Quels sont les problèmes structurels du modèle de retraite français ?
Plusieurs problèmes structurels fragilisent, estiment les experts en faveur de la baisse des dépenses de retraite, le modèle de solidarités intergénérationnelles français. Le vieillissement démographique est l'un des plus importants : le nombre de retraités progresse en comparaison à celui des actifs. En 1980, on recensait deux anciens travailleurs pour 10 individus toujours au charbon tandis qu'aujourd'hui ils sont trois contre dix. En 2060, alerte l'OCDE (Organisation de coopération et de développement économiques), dont les conclusions sont reprises par Le Point, ils seront 6 contre 10.
Par ailleurs ; ainsi que l'a expliqué dans nos colonnes l'économiste Florence Legros, qui dirige l'ICN Business School, l'effet "noria" fait augmenter "naturellement" la pension moyenne à chaque nouvelle génération de retraités, les nouveaux travailleurs bénéficiant statistiquement de meilleurs salaires que leurs aînés. Dès lors, en plus du nombre grandissant de retraités, ces derniers deviendraient plus coûteux…
Reste donc trois solutions pour maintenir l'équilibre d'un système par essence prompt à créer des déficits, au regard de cette grille de lecture. Relever l'âge de départ à la retraite, augmenter le taux de cotisations des actifs ou baisser le niveau des pensions.
Cependant, il importe aussi de préciser que d'autres économistes avancent d'autres arguments et que cette analyse, si répandue soit-elle, ne fait pas consensus partout. Explications.
Retraite : quels sont les arguments des autres économistes ?
"Doit-on souscrire à la petite musique qui circule parfois dans l'espace social, de voir les retraités comme des privilégiés ?", interrogeait récemment l'économiste Frédéric Farah dans nos colonnes. Et lui de pointer du doigt la baisse du niveau de vie des retraités et le "partage de la précarité" que souhaiterait nous imposer "un certain libéralisme".

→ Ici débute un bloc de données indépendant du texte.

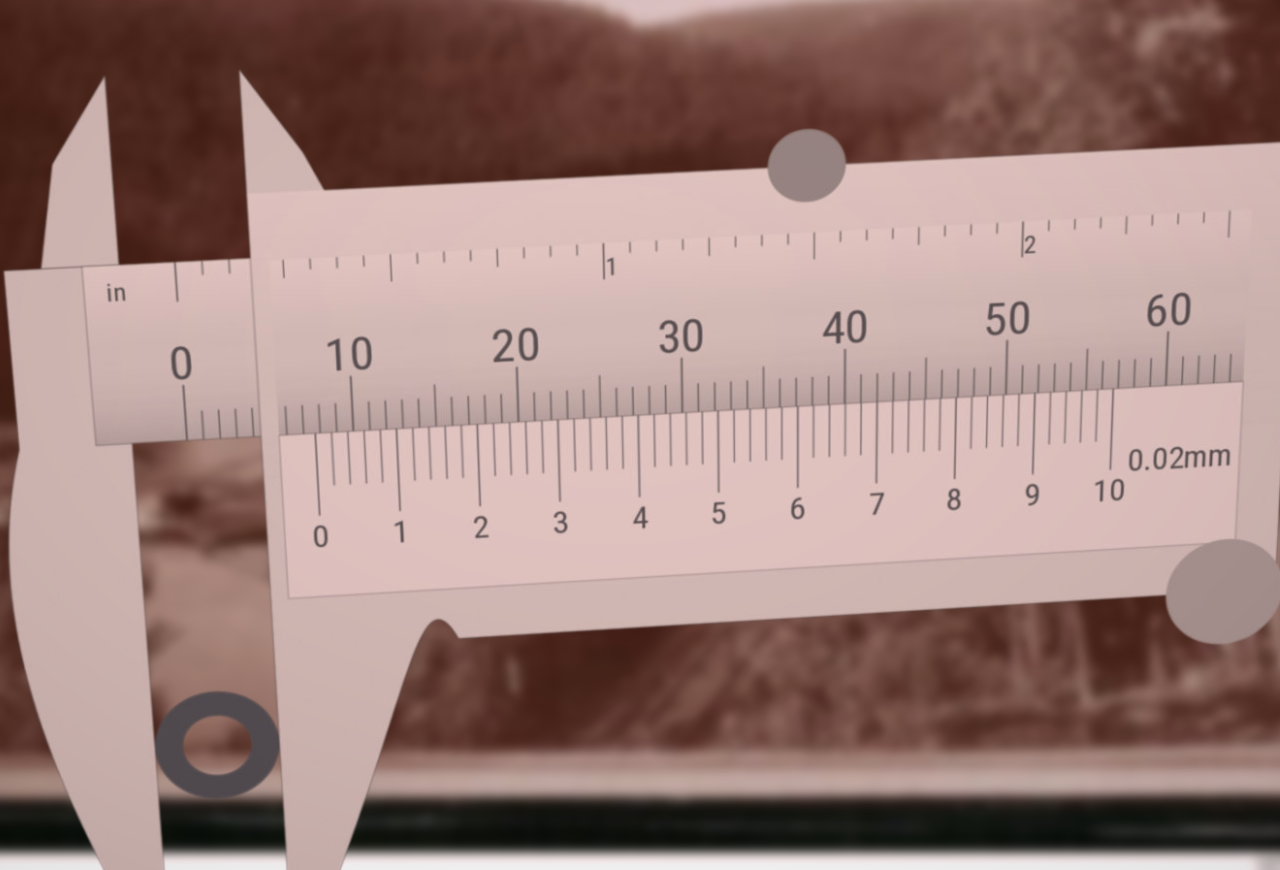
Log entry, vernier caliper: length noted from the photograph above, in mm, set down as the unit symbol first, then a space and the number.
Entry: mm 7.7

Selon les économistes qui partagent l'analyse de Frédéric Farah, il n'est pas possible de se contenter de cela. Un autre monde, alternatif, pourrait être viable sur le plan économique. Ce dernier, implique de renverser la table et de lire l'économie et les rapports de force autrement - via le prisme du travail, plutôt que celui du capital - comporte une part de politique assumée, comme le projet défendu par les universitaires précédemment évoqués. Cependant, le choix de société et les intérêts identifiés comme ceux du bien commun ne sont pas les mêmes.
Théoriquement, cet autre projet permettrait à la fois un meilleur niveau de vie aux retraités et aux actifs, jugent ses adeptes.

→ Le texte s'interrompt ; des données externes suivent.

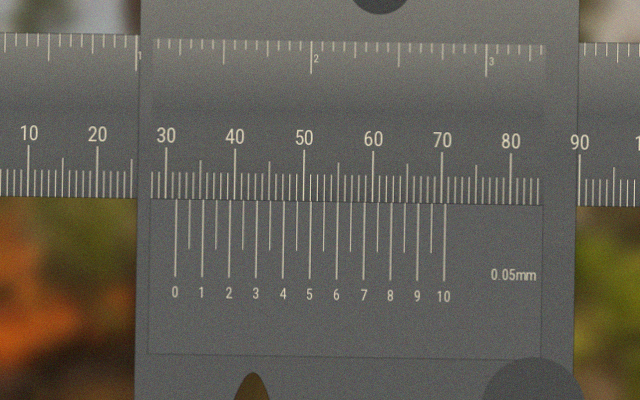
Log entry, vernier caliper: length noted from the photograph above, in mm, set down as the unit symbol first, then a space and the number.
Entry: mm 31.6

"Il faut aussi restaurer une politique fiscale qui reviendrait sur des années d'injustices sociales et financières. Les travaux de Thomas Piketty constituent, en la matière, un bon point de démarrage. Une chose en appelant une autre, nous pourrons reconstituer une véritable politique de revenus, avec revalorisation régulière des salaires - négociées, bien sûr avec les acteurs sociaux - et une redynamisation de la démocratie. Je ne parle pas seulement de rendre du pouvoir d'achat aux Françaises et aux Français, mais bel et bien de revoir en profondeur la répartition du travail et du capital", analysait l'auteur de Fake State: L'impuissance organisée de l'État en France pour Planet.